I started the application and had some difficulties along the way, but whenever I did, Kelby called and sorted it out. That was one of the most shocking things. I had only ever had one other college call me to make sure the application was going okay.
The few weeks I waited for the letter to find out if I had been accepted or not was one of the most suspenseful and anxious times I've had in my life. Meanwhile, friends, family, my mind, and being home was causing me to doubt what I had felt at Point Loma.
Fast forward a few weeks, and I get a call from my mom as I am leaving physical therapy. A package from Point Loma had arrived and she wanted to open it. I said no. I opened it and I had gotten accepted! I started to think over what it would mean to choose Point Loma or my other option, the biggest drawbacks were cost and distance from home. If I were to choose Point Loma, I felt that I would miss my family. If I were to choose the other option, I felt that I would regret not going to Point Loma.
Two years ago, I was supposed to go to boarding school in California, and I had not done it because I was afraid of being far from home. Now, after talking with my exchange student, my mom, and praying about it, I feel at peace (for the most part) about going away from home for 8 months. I have stayed close to home for 18 of my years. I needed to branch out and do what my heart was calling me to do.
If I do not like Point Loma Nazarene University after a year, I can always transfer back home. That is the nice thing about college, you're not committing to stay for four years. But if I don't take this chance now, I don't know if I will ever be ready.
Through everything, deciding on a college has taught me a lot about myself and a lot about life.
I learned that I don't like exiting my comfort zone but I just have to trust God.

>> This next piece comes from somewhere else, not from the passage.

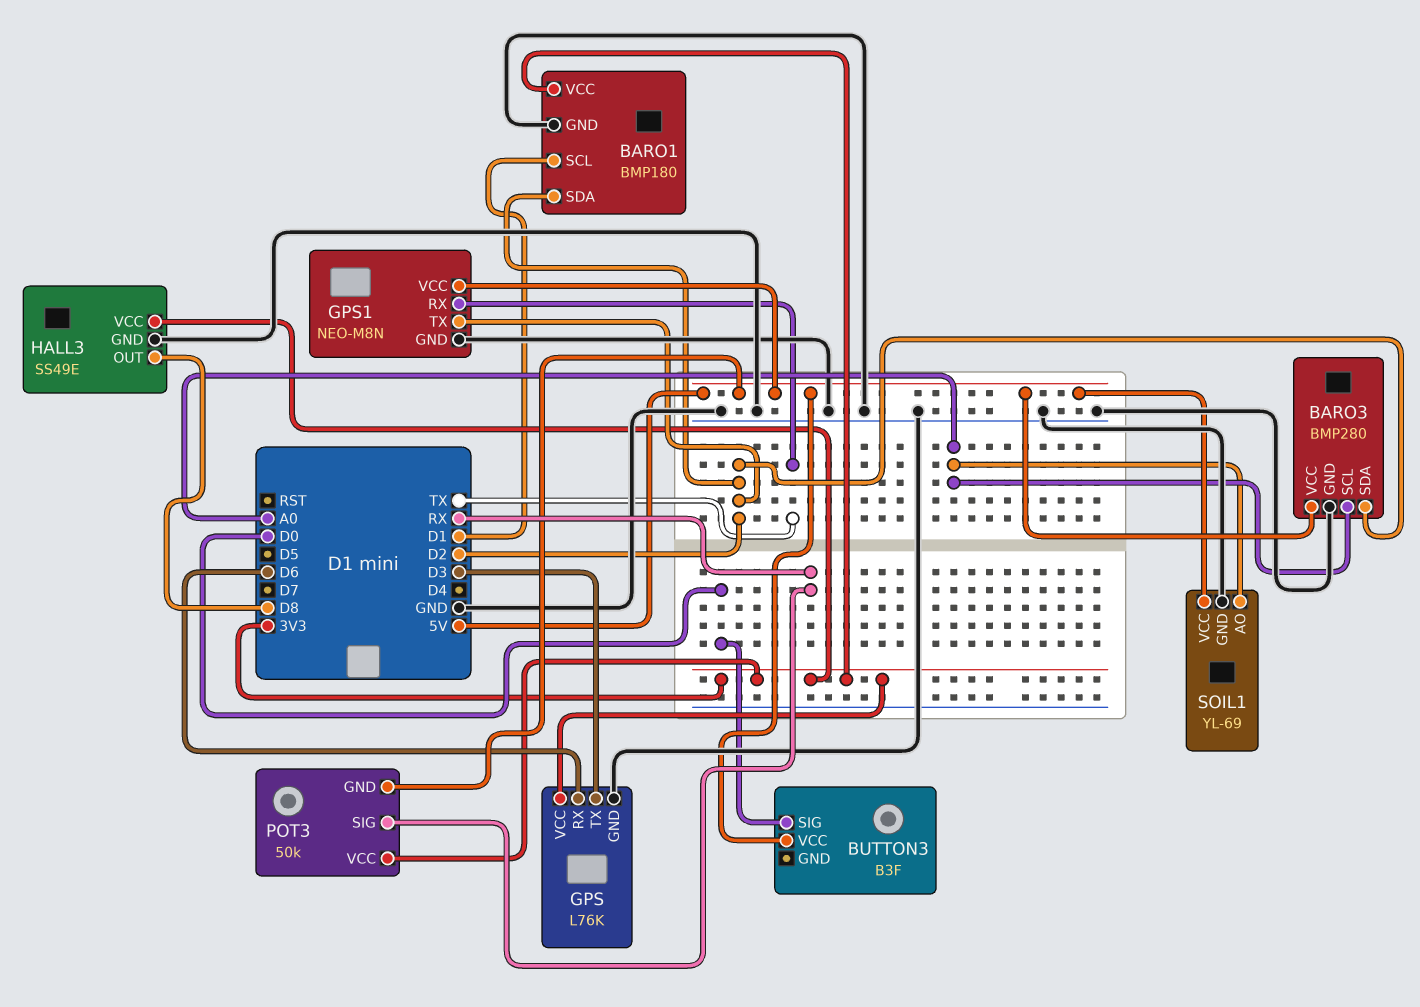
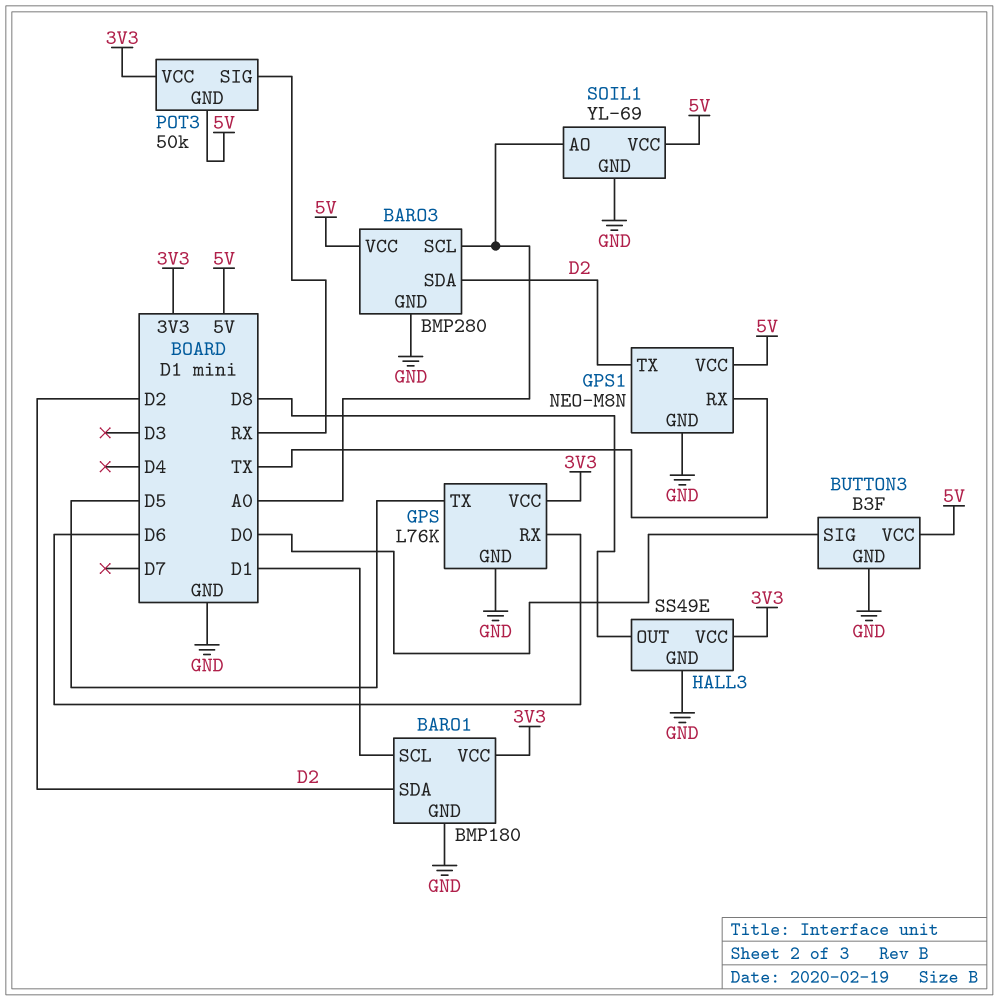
BUTTON3 pin GND: none -> GND
GPS pin TX: D3 -> D5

Even though I don't get along with my siblings all the time, I'm going to miss seeing them grow over the year. I will miss their basketball games, my brother's first year in high school, and my sister's last year of middle school. I won't be there when they get their heart broken or bullied. I won't have my sister to talk to or do my hair. My brother can't tell me about his video games and ask me to play with him. Not having my parents around through hard times or for big events will suck. I can't go knock on their door and cry on their shoulder. But I can call them or FaceTime. I can come home, and I will be home during the summer.
My oldest brother left the country and has been living on his own for over a year, my exchange student has only been home for 4 months out of the past 24. People travel and people follow their calling. Sometimes it takes us miles from home and sometimes it takes us right outside our doorstep.
Before I decided where I was going, I felt like a blinking cursor on a screen at the end of a chapter. Everyone else had already begun to write their next chapter and I was stuck with writer's block. Now, I am ready to begin the next chapter (after I graduate, of course).
If you're a student not sure of where you want to go, explore your options. If you're an adult wanting to travel, don't stay in one place.
Wherever your heart calls you, don't let the fears of comfort zones keep you where you are. That is not how life gets lived. Don't be just a blinking cursor waiting.
And right now, I think my heart has called me to Point Loma Nazarene University.